There’s TensorFlow. Obviously, that’s the object detection and the [inaudible] we’re using. For abandoned object, we had to build our own understanding of… and we built it using OpenCV. We’ll Show you that in a minute. Import math. So, math is again when using any of the math functions directly, it’s a lot more easier as well. And some of the utilities, video streams, frames per a second, just to maintain a constant fluid frame per second, so that there are no frame drops, particularly there in the video as well.
So, this is the order class that we’ll define. So, the basic user we had as Rishan discussed was also that we had a lot differing pre-trained models and a lot of different data sets that we could also further train them on. Basically, our issue was that there were a lot of models and we were having different computational requirements. So there might be some of our clients which might have GPU servers at that location, or at the [inaudible] location. Those are very helpful, because then we can do a lot of quick intact API, according to their models and we can have some highly accurate models, which are also computationally being quite expensive and such. Those are things that varied itself according to computational needs.
Some for clients only had enough CPU power. They did not have a lot of GPU power. They had probably a very basic integrated GPU, particularly in the systems. So, for those also, we had a lower model that we particularly used. Obviously, accuracy [inaudible], where it was good enough for a solution to still run accurately for the business requirement for that particular client as well. So, for that reason, we had the DataPlus API. Whatever model that you’ve created, whatever money you’ve deployed, if they’re more or less fixed as per the drift happening, you can pre-train it using a lot of transferring methodologies. You can train for your particular use-case as well. We found it to be quite useful, before inputting our model into a use-cases as well.
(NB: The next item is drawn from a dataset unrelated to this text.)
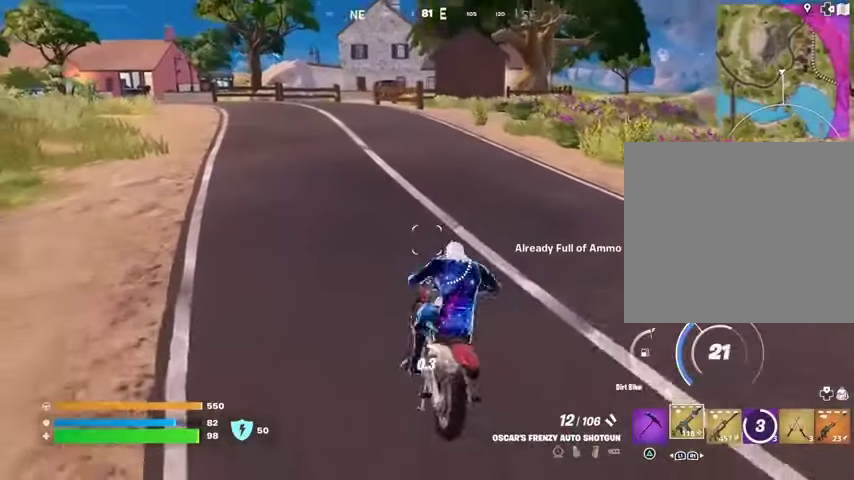
{"buttons": ["SQUARE"], "left_stick": "up-left", "right_stick": "center", "events": []}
Second, we were processing some frames and this is just the frame rate we’re getting for each and every single frame. We’re getting what the boxes are. So, this also was not just for personal action, but is also results for cars, some of the suitcases, some balls. So, different objects that would be injected by this dataset was using [inaudible] as I mentioned earlier and the more minor SST module that we particularly had for our use case, right? So, within that, we were scoring each and every boundary box or each and every objects detected. We also had boxes, that was just some boundary box that we formed over them. Which class did they belong to, so it could be person and different objects type that is and number, is something that’s particularly of the count, the number of objects.
It also helped us maintain harmony, maintain the overall accuracy of the system. So, the then system crashes, let’s say we were running on something with CPU. We reduced this number itself or we had a cap on number of individuals that could have been around the use-case that we built. Yeah. So that is a selected plus API that we define. Then we on to the actual implementation of these functions in class objects. So, we are in the model part. Like we discussed the SSD which is built on the COCO. This is also very code standard for most of these data sets that were used. Then this directed API, which we defined for this model part. Then the threshold for a person. So, we had a 0.5 threshold. We also touched it with 0.6 and 0.7. Between 0.5 and 0.7, it should work on your use case. For person center, we initialize all the variables and it’s on the list.
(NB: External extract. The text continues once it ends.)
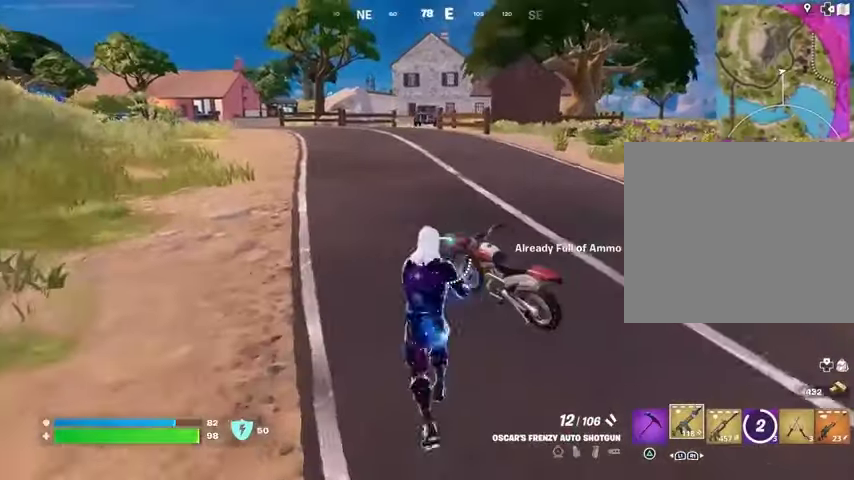
{"buttons": ["L2"], "left_stick": "up-left", "right_stick": "center", "events": [[33, "SQUARE", "up"], [100, "R1", "down"], [133, "right_stick", "up"], [167, "R1", "up"], [200, "right_stick", "center"], [333, "L2", "down"], [400, "right_stick", "up"], [467, "right_stick", "center"]]}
Basically, this is a While True, which opens up the image object and starts taking in the frames from the camera itself. It goes through the DVR using the RTSP protocol that we discussed before and then, it goes on to manipulate each and every single frame. So, here we’re only getting for the class, which is human, which detects people and the threshold which was 0.5, which was defined. According to that, we build boxes around it and we put to text “Person” and if there was no person for it, then we just had our person center as 0.0, which will be the top left of your frame. Then we also differentiate it using absolute difference in the referencing. This is particularly important, because we discussed our time average, which not something that I’ll be showcasing you within a demonstration. It’d be a lot more clear then. So, basically what we’re doing is trying to extract the foreground objects from the diagram and for data reference, [inaudible].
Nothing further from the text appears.